-- BEGIN DATASET --
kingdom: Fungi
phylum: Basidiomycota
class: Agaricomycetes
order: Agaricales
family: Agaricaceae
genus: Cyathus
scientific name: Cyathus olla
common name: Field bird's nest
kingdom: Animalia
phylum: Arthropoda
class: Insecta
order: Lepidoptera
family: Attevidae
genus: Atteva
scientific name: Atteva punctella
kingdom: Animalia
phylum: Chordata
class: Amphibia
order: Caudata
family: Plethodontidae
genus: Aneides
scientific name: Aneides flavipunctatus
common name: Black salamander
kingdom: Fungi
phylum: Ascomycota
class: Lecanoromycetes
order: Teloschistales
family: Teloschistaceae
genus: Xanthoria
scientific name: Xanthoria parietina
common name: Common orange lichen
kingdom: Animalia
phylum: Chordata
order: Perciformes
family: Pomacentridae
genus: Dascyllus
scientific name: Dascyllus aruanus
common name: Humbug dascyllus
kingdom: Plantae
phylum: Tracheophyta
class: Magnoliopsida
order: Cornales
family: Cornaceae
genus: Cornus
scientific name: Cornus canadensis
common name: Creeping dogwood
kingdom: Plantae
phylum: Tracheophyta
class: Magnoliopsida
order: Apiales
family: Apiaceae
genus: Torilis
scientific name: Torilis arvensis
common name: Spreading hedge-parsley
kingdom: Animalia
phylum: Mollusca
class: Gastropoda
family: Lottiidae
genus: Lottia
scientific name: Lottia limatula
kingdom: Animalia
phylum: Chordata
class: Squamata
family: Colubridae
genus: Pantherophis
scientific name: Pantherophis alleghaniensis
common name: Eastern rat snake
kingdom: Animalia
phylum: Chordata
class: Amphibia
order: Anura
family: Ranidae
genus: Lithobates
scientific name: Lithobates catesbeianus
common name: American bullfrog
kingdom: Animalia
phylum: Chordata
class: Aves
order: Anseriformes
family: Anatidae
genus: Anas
-- END DATASET --
● EXERCISE: Reproduce the material above word for word, starting at its first line and ending at the line that contains "scientific name: Atteva punctella". Include both of those lines.

● FULL SOLUTION:
kingdom: Fungi
phylum: Basidiomycota
class: Agaricomycetes
order: Agaricales
family: Agaricaceae
genus: Cyathus
scientific name: Cyathus olla
common name: Field bird's nest
kingdom: Animalia
phylum: Arthropoda
class: Insecta
order: Lepidoptera
family: Attevidae
genus: Atteva
scientific name: Atteva punctella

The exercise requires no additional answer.